------ Given records ------

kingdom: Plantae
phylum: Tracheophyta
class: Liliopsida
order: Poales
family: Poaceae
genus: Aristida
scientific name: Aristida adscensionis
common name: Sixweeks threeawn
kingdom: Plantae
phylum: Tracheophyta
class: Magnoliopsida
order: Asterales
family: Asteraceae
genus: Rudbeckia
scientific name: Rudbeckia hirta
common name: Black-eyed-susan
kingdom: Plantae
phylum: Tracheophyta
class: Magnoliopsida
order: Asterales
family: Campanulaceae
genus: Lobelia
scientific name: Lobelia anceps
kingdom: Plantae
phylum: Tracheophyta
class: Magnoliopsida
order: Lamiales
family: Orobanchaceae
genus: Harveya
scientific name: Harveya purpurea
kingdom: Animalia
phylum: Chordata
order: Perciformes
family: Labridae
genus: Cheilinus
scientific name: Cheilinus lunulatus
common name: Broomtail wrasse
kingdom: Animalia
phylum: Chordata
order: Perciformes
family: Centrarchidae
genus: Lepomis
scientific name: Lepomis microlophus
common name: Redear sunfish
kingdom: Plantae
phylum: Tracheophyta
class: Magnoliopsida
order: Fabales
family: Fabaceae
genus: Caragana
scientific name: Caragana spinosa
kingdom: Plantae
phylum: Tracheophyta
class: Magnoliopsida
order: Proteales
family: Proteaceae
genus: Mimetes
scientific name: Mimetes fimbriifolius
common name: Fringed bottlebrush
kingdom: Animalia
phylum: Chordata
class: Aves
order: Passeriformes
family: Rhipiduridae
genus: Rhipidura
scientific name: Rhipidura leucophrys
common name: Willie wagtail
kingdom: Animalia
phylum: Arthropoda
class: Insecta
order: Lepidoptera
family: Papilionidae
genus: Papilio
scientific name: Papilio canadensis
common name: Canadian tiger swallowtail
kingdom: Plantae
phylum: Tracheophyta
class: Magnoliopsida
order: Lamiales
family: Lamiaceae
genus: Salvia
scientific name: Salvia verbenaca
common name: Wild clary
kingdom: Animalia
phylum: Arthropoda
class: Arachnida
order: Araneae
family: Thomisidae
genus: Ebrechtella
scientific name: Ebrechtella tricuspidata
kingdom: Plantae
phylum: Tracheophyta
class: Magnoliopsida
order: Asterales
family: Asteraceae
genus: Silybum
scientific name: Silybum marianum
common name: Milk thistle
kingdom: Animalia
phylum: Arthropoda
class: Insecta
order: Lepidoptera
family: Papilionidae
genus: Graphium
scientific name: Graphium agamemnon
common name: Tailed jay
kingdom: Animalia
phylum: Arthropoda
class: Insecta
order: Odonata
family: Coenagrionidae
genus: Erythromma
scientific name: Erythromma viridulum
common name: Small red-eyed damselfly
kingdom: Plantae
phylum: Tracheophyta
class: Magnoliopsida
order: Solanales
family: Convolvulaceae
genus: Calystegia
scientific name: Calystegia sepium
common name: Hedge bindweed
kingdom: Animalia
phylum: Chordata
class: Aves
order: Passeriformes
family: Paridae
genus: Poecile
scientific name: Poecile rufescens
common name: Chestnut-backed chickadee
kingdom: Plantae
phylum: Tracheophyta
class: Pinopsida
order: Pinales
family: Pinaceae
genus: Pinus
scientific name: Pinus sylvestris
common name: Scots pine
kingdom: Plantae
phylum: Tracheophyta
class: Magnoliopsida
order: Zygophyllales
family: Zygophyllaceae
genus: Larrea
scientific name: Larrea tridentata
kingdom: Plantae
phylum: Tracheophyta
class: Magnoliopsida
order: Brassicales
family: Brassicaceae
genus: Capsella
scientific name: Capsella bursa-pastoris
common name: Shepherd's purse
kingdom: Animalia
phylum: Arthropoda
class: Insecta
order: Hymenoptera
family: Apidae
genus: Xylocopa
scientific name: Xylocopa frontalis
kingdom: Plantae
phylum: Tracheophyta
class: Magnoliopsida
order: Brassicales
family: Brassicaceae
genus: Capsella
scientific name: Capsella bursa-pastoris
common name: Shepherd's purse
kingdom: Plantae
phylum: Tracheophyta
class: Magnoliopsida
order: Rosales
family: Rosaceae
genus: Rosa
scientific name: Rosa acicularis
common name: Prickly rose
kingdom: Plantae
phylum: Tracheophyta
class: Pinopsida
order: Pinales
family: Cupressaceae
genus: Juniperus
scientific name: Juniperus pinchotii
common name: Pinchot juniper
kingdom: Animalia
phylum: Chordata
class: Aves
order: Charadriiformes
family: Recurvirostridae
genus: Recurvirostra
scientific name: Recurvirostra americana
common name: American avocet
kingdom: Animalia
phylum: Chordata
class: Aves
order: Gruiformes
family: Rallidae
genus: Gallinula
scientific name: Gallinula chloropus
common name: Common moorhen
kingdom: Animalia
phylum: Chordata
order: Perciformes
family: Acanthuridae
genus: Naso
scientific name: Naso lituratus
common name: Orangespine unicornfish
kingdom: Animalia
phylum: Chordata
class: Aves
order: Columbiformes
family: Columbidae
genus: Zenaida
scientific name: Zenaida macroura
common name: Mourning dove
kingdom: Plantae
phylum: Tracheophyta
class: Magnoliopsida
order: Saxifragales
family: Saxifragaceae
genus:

------

- **Direction**
Place every line of the data above into a single numbered list, omitting any blank lines.

- **Solution to the problem**
1. kingdom: Plantae
2. phylum: Tracheophyta
3. class: Liliopsida
4. order: Poales
5. family: Poaceae
6. genus: Aristida
7. scientific name: Aristida adscensionis
8. common name: Sixweeks threeawn
9. kingdom: Plantae
10. phylum: Tracheophyta
11. class: Magnoliopsida
12. order: Asterales
13. family: Asteraceae
14. genus: Rudbeckia
15. scientific name: Rudbeckia hirta
16. common name: Black-eyed-susan
17. kingdom: Plantae
18. phylum: Tracheophyta
19. class: Magnoliopsida
20. order: Asterales
21. family: Campanulaceae
22. genus: Lobelia
23. scientific name: Lobelia anceps
24. kingdom: Plantae
25. phylum: Tracheophyta
26. class: Magnoliopsida
27. order: Lamiales
28. family: Orobanchaceae
29. genus: Harveya
30. scientific name: Harveya purpurea
31. kingdom: Animalia
32. phylum: Chordata
33. order: Perciformes
34. family: Labridae
35. genus: Cheilinus
36. scientific name: Cheilinus lunulatus
37. common name: Broomtail wrasse
38. kingdom: Animalia
39. phylum: Chordata
40. order: Perciformes
41. family: Centrarchidae
42. genus: Lepomis
43. scientific name: Lepomis microlophus
44. common name: Redear sunfish
45. kingdom: Plantae
46. phylum: Tracheophyta
47. class: Magnoliopsida
48. order: Fabales
49. family: Fabaceae
50. genus: Caragana
51. scientific name: Caragana spinosa
52. kingdom: Plantae
53. phylum: Tracheophyta
54. class: Magnoliopsida
55. order: Proteales
56. family: Proteaceae
57. genus: Mimetes
58. scientific name: Mimetes fimbriifolius
59. common name: Fringed bottlebrush
60. kingdom: Animalia
61. phylum: Chordata
62. class: Aves
63. order: Passeriformes
64. family: Rhipiduridae
65. genus: Rhipidura
66. scientific name: Rhipidura leucophrys
67. common name: Willie wagtail
68. kingdom: Animalia
69. phylum: Arthropoda
70. class: Insecta
71. order: Lepidoptera
72. family: Papilionidae
73. genus: Papilio
74. scientific name: Papilio canadensis
75. common name: Canadian tiger swallowtail
76. kingdom: Plantae
77. phylum: Tracheophyta
78. class: Magnoliopsida
79. order: Lamiales
80. family: Lamiaceae
81. genus: Salvia
82. scientific name: Salvia verbenaca
83. common name: Wild clary
84. kingdom: Animalia
85. phylum: Arthropoda
86. class: Arachnida
87. order: Araneae
88. family: Thomisidae
89. genus: Ebrechtella
90. scientific name: Ebrechtella tricuspidata
91. kingdom: Plantae
92. phylum: Tracheophyta
93. class: Magnoliopsida
94. order: Asterales
95. family: Asteraceae
96. genus: Silybum
97. scientific name: Silybum marianum
98. common name: Milk thistle
99. kingdom: Animalia
100. phylum: Arthropoda
101. class: Insecta
102. order: Lepidoptera
103. family: Papilionidae
104. genus: Graphium
105. scientific name: Graphium agamemnon
106. common name: Tailed jay
107. kingdom: Animalia
108. phylum: Arthropoda
109. class: Insecta
110. order: Odonata
111. family: Coenagrionidae
112. genus: Erythromma
113. scientific name: Erythromma viridulum
114. common name: Small red-eyed damselfly
115. kingdom: Plantae
116. phylum: Tracheophyta
117. class: Magnoliopsida
118. order: Solanales
119. family: Convolvulaceae
120. genus: Calystegia
121. scientific name: Calystegia sepium
122. common name: Hedge bindweed
123. kingdom: Animalia
124. phylum: Chordata
125. class: Aves
126. order: Passeriformes
127. family: Paridae
128. genus: Poecile
129. scientific name: Poecile rufescens
130. common name: Chestnut-backed chickadee
131. kingdom: Plantae
132. phylum: Tracheophyta
133. class: Pinopsida
134. order: Pinales
135. family: Pinaceae
136. genus: Pinus
137. scientific name: Pinus sylvestris
138. common name: Scots pine
139. kingdom: Plantae
140. phylum: Tracheophyta
141. class: Magnoliopsida
142. order: Zygophyllales
143. family: Zygophyllaceae
144. genus: Larrea
145. scientific name: Larrea tridentata
146. kingdom: Plantae
147. phylum: Tracheophyta
148. class: Magnoliopsida
149. order: Brassicales
150. family: Brassicaceae
151. genus: Capsella
152. scientific name: Capsella bursa-pastoris
153. common name: Shepherd's purse
154. kingdom: Animalia
155. phylum: Arthropoda
156. class: Insecta
157. order: Hymenoptera
158. family: Apidae
159. genus: Xylocopa
160. scientific name: Xylocopa frontalis
161. kingdom: Plantae
162. phylum: Tracheophyta
163. class: Magnoliopsida
164. order: Brassicales
165. family: Brassicaceae
166. genus: Capsella
167. scientific name: Capsella bursa-pastoris
168. common name: Shepherd's purse
169. kingdom: Plantae
170. phylum: Tracheophyta
171. class: Magnoliopsida
172. order: Rosales
173. family: Rosaceae
174. genus: Rosa
175. scientific name: Rosa acicularis
176. common name: Prickly rose
177. kingdom: Plantae
178. phylum: Tracheophyta
179. class: Pinopsida
180. order: Pinales
181. family: Cupressaceae
182. genus: Juniperus
183. scientific name: Juniperus pinchotii
184. common name: Pinchot juniper
185. kingdom: Animalia
186. phylum: Chordata
187. class: Aves
188. order: Charadriiformes
189. family: Recurvirostridae
190. genus: Recurvirostra
191. scientific name: Recurvirostra americana
192. common name: American avocet
193. kingdom: Animalia
194. phylum: Chordata
195. class: Aves
196. order: Gruiformes
197. family: Rallidae
198. genus: Gallinula
199. scientific name: Gallinula chloropus
200. common name: Common moorhen
201. kingdom: Animalia
202. phylum: Chordata
203. order: Perciformes
204. family: Acanthuridae
205. genus: Naso
206. scientific name: Naso lituratus
207. common name: Orangespine unicornfish
208. kingdom: Animalia
209. phylum: Chordata
210. class: Aves
211. order: Columbiformes
212. family: Columbidae
213. genus: Zenaida
214. scientific name: Zenaida macroura
215. common name: Mourning dove
216. kingdom: Plantae
217. phylum: Tracheophyta
218. class: Magnoliopsida
219. order: Saxifragales
220. family: Saxifragaceae
221. genus:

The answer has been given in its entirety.